The compression of solid CO2 at 296 K to 10 GPa

The volume of solid CO2 was measured at 296 K from 1 to 10 GPa using a high pressure, x‐ray diffraction technique. The compression of NaF was used as the pressure gauge. The data are converted to the velocity plane and linearly fit. The volumes and bulk moduli are calculated from the fit as a function of pressure. Previous compression studies are discussed and a recent a priori calculation is shown to agree well with the present data.

Lithium, compression and high-pressure structure

Lithium is found to transform from a body-centered cubic (bcc) to a face-centered cubic (fcc) structure at 6.9 gigapascals (69 kilobars) and 296 kelvin. The relative volume of the bcc structured lithium at 6.9 gigapascals is 0.718, and the fcc structure is 0.25 percent denser. The bulk modulus and its pressure derivative for the bcc structure are 11.57 gigapascals and 3.4, and for the fcc structure are 13.1 gigapascals and 2.8. Extrapolation of the bcc-fcc phase boundary and the melting curve indicate a triple point around 15 gigapascals and 500 kelvin.

Bulk A15, high TC Nb3Si synthesized by shock compression

Abstract A shock wave compression technique has been used to convert bulk quantities of Nb3Si into the A15 phase. The recovered material has a lattice parameter of 5.091 ± 0.006 A. It also has an inductive TC of 18.6 K and shows a large specific heat transition at 18.0 K.

A method for the accurate measurement of lattice compressions of low‐Z materials at pressures up to 12 GPa by x‐ray diffraction

The technique developed by Jamieson and Lawson for x‐ray diffraction at high pressure has been modified so that low‐Z materials can be studied under high pressure conditions to 12 GPa. A beryllium annulus replaces the commonly used boron annulus, allowing the use of Cu Kα or Fe Kα radiation, thus improving the accuracy of d‐space determinations. The inclusion of a 4:1 methanol‐chanol mixture developed by Piermarini, et al. relieves pressure gradients and anisotropy, improving both the quality and range of compression data. Excellent compression results are obtained in the 0–1 GPa region where x‐ray techniques have formerly been inaccurate.
+===+
*ASSIGNMENT*
According to the text on high-pressure studies, at what pressure and temperature does lithium change from a body-centered cubic to a face-centered cubic structure?

(Stored items)
+===+
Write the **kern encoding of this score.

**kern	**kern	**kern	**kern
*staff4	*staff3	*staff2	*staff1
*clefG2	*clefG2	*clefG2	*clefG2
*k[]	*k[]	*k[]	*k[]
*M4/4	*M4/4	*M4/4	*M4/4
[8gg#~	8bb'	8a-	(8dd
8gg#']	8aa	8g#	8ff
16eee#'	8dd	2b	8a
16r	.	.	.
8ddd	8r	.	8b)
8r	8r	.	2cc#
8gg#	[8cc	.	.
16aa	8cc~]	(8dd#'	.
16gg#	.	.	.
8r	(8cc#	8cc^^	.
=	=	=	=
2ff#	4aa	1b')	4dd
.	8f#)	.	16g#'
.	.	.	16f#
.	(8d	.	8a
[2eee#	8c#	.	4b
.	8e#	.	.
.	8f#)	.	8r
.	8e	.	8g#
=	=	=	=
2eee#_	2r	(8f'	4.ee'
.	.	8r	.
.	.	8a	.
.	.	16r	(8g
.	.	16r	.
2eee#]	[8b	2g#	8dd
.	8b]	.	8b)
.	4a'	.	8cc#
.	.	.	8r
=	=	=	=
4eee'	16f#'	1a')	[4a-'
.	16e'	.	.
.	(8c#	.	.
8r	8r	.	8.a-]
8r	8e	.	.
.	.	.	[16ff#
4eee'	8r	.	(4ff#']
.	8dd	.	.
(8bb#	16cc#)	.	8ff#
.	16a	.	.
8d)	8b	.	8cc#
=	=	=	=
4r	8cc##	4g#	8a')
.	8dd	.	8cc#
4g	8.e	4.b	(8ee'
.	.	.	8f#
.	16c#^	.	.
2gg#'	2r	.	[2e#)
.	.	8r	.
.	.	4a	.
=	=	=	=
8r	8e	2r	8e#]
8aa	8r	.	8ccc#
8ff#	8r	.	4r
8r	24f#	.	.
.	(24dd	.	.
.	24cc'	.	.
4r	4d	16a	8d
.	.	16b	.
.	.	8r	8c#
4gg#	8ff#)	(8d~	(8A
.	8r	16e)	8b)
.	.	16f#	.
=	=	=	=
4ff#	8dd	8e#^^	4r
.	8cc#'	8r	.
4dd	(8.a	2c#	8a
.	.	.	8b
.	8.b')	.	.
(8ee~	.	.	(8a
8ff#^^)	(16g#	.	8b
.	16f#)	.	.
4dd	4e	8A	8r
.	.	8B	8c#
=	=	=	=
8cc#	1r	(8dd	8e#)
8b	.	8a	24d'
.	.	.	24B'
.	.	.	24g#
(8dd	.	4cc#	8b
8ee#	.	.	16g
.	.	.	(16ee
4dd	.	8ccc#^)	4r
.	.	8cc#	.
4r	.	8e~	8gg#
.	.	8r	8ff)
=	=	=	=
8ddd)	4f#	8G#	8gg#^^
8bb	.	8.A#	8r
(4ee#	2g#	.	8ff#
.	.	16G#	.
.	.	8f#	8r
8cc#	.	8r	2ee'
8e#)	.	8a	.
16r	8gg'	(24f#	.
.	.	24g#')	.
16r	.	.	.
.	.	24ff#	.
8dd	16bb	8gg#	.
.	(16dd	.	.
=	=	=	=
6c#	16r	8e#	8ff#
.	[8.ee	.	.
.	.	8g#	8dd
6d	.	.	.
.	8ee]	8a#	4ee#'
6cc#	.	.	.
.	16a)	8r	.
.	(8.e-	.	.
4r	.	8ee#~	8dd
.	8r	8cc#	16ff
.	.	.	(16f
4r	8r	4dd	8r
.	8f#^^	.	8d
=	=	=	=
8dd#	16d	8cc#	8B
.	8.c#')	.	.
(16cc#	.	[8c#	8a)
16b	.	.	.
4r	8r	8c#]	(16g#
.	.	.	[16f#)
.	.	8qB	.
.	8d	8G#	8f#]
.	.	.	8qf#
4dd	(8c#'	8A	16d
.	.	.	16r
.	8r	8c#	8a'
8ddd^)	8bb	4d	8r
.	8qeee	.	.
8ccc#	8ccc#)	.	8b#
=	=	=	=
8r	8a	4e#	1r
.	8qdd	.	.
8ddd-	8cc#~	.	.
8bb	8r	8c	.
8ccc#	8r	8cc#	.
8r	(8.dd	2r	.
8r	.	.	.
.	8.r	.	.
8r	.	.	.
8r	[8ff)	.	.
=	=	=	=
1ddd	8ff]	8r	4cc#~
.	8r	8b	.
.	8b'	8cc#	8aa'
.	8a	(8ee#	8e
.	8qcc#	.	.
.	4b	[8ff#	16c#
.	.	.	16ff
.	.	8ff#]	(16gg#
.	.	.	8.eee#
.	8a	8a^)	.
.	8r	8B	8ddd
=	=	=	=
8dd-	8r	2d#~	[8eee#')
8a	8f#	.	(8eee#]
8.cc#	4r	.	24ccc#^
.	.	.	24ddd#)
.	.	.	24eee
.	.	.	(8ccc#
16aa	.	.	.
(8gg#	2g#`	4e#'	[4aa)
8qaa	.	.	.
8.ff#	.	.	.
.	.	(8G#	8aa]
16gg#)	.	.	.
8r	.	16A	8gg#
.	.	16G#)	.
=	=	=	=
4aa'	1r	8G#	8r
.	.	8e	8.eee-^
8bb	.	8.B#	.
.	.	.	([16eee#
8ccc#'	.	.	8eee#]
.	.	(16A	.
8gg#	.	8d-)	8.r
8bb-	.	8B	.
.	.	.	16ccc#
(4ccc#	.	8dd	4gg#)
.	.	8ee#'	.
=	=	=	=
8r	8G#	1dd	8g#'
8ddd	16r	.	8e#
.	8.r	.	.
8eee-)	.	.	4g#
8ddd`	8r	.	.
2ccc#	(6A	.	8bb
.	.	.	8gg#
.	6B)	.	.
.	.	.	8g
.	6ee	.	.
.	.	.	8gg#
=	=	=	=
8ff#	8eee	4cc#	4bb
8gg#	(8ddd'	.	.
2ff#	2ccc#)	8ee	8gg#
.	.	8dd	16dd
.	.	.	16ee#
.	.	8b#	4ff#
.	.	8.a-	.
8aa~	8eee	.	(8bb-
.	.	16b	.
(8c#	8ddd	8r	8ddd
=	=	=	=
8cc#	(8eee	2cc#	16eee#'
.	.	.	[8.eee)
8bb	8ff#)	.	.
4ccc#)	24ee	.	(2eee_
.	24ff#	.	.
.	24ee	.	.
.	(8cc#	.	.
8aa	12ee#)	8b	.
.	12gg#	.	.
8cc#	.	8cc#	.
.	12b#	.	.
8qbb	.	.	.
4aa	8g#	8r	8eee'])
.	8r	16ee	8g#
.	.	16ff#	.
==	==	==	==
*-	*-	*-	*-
+===+
*SOLUTION FOR THIS PROBLEM*
At 6.9 gigapascals (69 kilobars) and 296 kelvin.